MARRACASH: “ABBIAMO AVUTO IL CORAGGIO DI FAR CADERE GLI STEREOTIPI SU GENERI SESSUALI E CATEGORIZZAZIONI…”
Marracash, ospite dell’ultima puntata de “Le Iene”, mette a nudo le contraddizioni di una società a cui piace raccontarsi come sempre più inclusiva mentre non riesce a fare davvero i conti con quella che per lui è la disuguaglianza più grande.
Viviamo in un momento storico pieno di contraddizioni.
Da una parte, ad esempio, abbiamo schiere di attivisti sui social, dall’altra, però, la partecipazione alla vita politica del paese è ai minimi storici. O pensate al dibattito sulla libertà d’espressione o sull’appropriazione culturale: la società ti dice che puoi essere quello che vuoi, vestirti da rocker e adottare un’estetica queer, ma non, ad esempio, interpretare un personaggio gay in un film se non lo sei.
Ma tra le tante contraddizioni che stiamo tutti vivendo c’è una, che a me che lavoro con le parole, colpisce particolarmente: quella tra inclusività ed esclusività.
“Inclusività”, vera o ostentata che sia, è la parola del momento. Il diktat per ogni serie tv, film, festival, convegno, comizio, dall’intrattenimento alla politica.
Ma in maniera quasi uguale e contraria c’è una forte spinta all’esclusività, forse meno sbandierata ma ugualmente centrale nella narrativa di oggi.
Tutti sognano di entrare in locali esclusivi, il mito del prive e della selezione all’ingresso, vacanze in posti inaccessibili agli altri, scarpe e capi di abbigliamento numerati e super limited, voli su jet privati su cui viaggiare da soli o quasi, in altre parole un lifestyle esclusivo, irraggiungibile ai comuni mortali.

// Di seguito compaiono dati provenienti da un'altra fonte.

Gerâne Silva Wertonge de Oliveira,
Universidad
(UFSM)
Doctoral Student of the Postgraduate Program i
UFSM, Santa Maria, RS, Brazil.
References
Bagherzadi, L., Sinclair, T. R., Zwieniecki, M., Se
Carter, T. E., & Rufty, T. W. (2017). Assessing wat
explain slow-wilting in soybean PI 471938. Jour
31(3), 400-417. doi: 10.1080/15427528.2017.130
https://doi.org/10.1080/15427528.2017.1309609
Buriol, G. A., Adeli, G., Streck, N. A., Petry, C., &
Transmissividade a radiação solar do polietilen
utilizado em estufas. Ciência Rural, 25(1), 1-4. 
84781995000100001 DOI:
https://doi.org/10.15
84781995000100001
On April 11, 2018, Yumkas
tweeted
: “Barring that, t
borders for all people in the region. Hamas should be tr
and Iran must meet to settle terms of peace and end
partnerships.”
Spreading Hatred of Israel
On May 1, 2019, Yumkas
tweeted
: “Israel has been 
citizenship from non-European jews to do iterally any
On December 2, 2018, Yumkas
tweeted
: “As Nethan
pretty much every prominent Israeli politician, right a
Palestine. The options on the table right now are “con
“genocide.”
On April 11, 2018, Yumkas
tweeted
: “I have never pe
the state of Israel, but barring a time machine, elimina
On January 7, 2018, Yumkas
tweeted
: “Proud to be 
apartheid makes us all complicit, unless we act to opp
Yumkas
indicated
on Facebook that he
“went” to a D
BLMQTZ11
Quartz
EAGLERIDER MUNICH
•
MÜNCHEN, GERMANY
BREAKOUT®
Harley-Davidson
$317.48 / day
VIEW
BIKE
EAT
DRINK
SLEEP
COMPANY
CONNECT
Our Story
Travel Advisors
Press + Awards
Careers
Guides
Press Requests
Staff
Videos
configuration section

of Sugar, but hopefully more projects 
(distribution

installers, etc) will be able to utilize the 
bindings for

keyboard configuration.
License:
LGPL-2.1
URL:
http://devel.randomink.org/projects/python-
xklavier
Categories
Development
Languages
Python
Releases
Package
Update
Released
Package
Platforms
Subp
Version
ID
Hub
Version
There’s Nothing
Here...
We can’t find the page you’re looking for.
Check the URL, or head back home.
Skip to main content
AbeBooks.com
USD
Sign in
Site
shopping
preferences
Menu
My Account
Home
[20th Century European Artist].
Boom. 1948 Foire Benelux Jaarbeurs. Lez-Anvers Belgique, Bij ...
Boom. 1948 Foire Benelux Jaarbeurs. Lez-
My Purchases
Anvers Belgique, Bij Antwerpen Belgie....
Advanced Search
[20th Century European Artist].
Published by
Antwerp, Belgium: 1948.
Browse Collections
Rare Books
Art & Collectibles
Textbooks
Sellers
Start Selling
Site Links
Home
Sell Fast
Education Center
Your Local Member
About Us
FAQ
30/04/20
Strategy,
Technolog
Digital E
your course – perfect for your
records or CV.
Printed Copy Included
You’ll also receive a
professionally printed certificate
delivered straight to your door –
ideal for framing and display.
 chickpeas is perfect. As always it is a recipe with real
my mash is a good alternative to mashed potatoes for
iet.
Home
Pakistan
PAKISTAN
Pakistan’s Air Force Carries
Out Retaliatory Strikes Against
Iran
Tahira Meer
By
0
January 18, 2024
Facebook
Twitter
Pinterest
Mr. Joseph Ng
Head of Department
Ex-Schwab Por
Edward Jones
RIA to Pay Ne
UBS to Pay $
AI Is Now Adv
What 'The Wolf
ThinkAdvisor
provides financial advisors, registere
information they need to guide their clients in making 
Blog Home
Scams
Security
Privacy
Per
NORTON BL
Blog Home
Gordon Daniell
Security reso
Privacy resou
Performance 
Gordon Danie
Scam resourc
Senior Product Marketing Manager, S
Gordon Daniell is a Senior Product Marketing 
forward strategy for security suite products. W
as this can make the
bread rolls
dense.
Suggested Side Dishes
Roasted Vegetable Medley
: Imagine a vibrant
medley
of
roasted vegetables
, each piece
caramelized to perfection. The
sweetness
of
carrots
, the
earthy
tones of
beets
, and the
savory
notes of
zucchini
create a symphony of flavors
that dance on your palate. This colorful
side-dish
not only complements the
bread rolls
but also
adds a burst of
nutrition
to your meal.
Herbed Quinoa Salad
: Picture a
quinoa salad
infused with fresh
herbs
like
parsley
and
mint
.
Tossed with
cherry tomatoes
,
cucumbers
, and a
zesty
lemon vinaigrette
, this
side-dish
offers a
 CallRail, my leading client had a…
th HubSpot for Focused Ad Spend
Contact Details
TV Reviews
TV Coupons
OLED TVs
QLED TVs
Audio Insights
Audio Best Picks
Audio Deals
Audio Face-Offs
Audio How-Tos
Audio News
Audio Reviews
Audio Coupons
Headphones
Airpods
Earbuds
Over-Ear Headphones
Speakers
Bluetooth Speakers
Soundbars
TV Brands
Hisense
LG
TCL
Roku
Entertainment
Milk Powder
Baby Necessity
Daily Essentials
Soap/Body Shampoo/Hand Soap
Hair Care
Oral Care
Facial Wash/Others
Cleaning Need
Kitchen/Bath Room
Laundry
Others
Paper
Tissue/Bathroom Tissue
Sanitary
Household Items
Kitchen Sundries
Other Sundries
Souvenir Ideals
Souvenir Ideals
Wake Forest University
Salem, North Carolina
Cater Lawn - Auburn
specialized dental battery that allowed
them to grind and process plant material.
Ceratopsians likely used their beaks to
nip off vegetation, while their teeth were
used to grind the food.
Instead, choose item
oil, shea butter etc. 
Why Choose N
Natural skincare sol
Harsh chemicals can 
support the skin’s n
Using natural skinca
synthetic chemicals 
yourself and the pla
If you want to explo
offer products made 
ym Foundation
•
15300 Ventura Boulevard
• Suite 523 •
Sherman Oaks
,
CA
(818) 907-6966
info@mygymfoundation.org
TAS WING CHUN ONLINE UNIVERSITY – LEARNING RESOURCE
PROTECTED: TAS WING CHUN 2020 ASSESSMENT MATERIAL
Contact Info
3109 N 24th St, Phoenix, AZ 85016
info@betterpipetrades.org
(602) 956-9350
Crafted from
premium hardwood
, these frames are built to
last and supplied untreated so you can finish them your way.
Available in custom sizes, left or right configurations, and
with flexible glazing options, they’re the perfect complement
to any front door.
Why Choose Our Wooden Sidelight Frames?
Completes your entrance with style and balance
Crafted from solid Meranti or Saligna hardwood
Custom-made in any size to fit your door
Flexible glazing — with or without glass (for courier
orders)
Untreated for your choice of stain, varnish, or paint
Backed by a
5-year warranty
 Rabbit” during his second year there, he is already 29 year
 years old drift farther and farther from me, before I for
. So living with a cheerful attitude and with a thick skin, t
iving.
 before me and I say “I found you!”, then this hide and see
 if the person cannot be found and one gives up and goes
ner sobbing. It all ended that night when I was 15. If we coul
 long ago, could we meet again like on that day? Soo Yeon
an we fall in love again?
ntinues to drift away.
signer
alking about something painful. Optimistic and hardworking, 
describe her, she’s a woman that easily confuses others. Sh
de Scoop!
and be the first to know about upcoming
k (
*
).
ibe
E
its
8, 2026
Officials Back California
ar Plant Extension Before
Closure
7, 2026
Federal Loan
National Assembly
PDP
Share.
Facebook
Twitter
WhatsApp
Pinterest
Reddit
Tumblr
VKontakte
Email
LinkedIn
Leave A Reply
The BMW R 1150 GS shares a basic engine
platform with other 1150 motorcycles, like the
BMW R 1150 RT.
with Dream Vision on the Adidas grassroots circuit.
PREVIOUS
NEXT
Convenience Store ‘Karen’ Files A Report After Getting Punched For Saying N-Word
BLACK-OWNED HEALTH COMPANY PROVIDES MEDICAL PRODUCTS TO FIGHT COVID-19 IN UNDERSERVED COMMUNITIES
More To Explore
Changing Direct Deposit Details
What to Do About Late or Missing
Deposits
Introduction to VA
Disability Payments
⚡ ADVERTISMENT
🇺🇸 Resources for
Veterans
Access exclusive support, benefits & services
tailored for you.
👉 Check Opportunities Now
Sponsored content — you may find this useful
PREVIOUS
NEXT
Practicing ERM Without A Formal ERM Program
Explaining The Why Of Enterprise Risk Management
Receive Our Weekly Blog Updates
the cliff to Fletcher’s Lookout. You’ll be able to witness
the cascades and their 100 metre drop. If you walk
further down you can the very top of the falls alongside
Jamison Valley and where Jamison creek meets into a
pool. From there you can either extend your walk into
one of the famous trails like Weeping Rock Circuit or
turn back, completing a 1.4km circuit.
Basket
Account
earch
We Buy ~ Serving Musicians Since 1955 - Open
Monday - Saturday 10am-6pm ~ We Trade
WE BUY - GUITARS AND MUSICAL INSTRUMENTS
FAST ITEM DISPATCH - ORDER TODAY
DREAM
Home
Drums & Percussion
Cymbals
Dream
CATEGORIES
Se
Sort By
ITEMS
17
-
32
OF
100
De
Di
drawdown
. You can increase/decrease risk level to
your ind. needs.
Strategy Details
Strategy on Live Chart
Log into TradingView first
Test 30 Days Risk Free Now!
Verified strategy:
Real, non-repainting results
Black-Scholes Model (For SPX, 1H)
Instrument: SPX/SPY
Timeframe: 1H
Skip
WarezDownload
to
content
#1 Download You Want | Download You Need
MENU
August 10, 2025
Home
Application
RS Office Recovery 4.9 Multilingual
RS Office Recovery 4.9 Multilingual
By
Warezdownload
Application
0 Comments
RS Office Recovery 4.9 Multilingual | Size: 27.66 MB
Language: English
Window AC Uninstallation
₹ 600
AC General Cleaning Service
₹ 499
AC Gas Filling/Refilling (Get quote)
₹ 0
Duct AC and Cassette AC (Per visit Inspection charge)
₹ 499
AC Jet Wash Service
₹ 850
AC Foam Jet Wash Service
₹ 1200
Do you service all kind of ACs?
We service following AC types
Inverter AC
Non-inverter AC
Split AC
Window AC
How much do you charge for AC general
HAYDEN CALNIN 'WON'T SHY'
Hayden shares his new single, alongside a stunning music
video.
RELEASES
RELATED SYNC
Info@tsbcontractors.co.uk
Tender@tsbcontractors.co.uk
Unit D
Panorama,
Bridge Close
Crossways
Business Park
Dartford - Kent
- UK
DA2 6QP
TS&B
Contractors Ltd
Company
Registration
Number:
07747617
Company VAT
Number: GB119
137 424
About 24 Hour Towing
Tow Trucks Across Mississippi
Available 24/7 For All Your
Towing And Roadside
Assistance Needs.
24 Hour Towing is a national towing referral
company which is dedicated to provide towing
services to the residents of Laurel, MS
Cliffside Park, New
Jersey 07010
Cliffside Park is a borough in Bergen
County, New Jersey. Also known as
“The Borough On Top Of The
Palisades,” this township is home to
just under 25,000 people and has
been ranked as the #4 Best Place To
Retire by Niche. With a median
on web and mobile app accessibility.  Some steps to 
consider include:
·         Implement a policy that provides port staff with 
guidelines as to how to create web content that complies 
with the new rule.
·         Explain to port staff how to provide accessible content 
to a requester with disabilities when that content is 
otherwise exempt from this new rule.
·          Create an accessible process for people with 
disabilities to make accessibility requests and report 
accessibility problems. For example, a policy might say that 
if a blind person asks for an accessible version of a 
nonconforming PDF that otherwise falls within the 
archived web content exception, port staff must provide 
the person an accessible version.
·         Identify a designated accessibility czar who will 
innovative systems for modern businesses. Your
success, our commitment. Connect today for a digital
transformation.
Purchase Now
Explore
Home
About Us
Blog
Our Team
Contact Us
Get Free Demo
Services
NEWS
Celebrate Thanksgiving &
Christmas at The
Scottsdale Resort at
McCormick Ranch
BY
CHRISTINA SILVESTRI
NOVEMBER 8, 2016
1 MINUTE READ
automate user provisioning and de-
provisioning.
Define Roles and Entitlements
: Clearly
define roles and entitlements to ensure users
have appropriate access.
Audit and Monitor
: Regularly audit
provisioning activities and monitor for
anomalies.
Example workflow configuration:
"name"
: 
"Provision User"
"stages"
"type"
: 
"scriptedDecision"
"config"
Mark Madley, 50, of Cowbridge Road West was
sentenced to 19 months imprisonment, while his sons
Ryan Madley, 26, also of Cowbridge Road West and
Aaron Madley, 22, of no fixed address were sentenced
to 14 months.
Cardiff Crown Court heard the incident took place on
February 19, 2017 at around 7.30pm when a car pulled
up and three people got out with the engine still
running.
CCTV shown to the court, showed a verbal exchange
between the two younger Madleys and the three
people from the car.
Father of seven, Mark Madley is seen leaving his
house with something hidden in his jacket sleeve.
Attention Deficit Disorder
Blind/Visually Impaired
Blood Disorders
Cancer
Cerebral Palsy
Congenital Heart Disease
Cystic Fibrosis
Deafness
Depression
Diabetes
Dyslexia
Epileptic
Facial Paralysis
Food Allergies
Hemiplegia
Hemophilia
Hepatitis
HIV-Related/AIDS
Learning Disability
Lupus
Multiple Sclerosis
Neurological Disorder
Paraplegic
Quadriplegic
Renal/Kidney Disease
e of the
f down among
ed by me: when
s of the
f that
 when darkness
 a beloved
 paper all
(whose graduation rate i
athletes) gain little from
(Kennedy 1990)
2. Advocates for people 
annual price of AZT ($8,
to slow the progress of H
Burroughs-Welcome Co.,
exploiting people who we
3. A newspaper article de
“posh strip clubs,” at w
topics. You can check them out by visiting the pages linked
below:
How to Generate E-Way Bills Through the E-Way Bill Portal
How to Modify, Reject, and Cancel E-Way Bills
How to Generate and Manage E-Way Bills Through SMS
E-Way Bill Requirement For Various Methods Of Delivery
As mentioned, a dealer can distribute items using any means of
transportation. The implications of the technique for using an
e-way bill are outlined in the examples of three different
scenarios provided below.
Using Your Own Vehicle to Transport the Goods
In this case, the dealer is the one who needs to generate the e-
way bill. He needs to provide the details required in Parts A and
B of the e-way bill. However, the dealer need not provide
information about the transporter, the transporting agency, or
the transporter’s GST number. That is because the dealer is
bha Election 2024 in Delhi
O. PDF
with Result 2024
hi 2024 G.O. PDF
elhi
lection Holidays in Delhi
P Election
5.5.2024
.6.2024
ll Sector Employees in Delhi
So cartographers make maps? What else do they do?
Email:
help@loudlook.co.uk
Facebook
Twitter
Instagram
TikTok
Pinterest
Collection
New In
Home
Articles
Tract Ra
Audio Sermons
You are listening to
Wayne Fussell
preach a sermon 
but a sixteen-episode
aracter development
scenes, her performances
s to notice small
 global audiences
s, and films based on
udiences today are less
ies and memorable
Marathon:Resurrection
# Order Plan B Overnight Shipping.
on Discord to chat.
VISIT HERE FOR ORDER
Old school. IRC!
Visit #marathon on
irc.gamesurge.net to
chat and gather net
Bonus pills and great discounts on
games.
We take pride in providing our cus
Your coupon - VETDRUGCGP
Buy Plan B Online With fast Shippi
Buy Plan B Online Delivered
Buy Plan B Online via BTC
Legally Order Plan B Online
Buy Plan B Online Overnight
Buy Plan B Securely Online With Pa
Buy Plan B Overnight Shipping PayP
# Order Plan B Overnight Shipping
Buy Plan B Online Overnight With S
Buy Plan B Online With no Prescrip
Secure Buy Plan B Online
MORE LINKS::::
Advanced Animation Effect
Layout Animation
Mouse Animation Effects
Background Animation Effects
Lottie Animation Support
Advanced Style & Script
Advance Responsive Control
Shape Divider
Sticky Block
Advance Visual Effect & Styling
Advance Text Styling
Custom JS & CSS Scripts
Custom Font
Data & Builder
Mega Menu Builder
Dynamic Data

È come se, tra le tante categorie che oggi consideriamo importante, tutelare e includere se ne sia dimenticata una, esclusa da sempre: i poveri.
È come se la società ti dicesse “ok puoi essere bianco, giallo, verde, e puoi avere qualsiasi orientamento sessuale, ma non puoi essere povero, di quello dovresti ancora vergognarti”.
E la cosa diventa ancora più drammatica quando questa esclusione non è solo dalla cosiddetta vita mondana ma anche dall’istruzione – visto com’è messa la scuola pubblica – dall’accesso alla cultura e quindi alla competenza e al mondo del lavoro, per non parlare dell’accesso alla salute e soprattutto alla salute mentale, ancora non pienamente riconosciuta dalla sanità pubblica e che quindi devi praticamente pagarti da solo.
Insomma, in questi ultimi anni abbiamo avuto il coraggio di mettere in discussione concetti disgustosi come la razza, di guardare al nostro passato finalmente con occhio critico, di far cadere gli stereotipi sui generi sessuali e le categorizzazioni ma forse non siamo ancora pronti a mettere in discussione l’ultimo vero grande tabù e il padre di tutte le disuguaglianze: il denaro.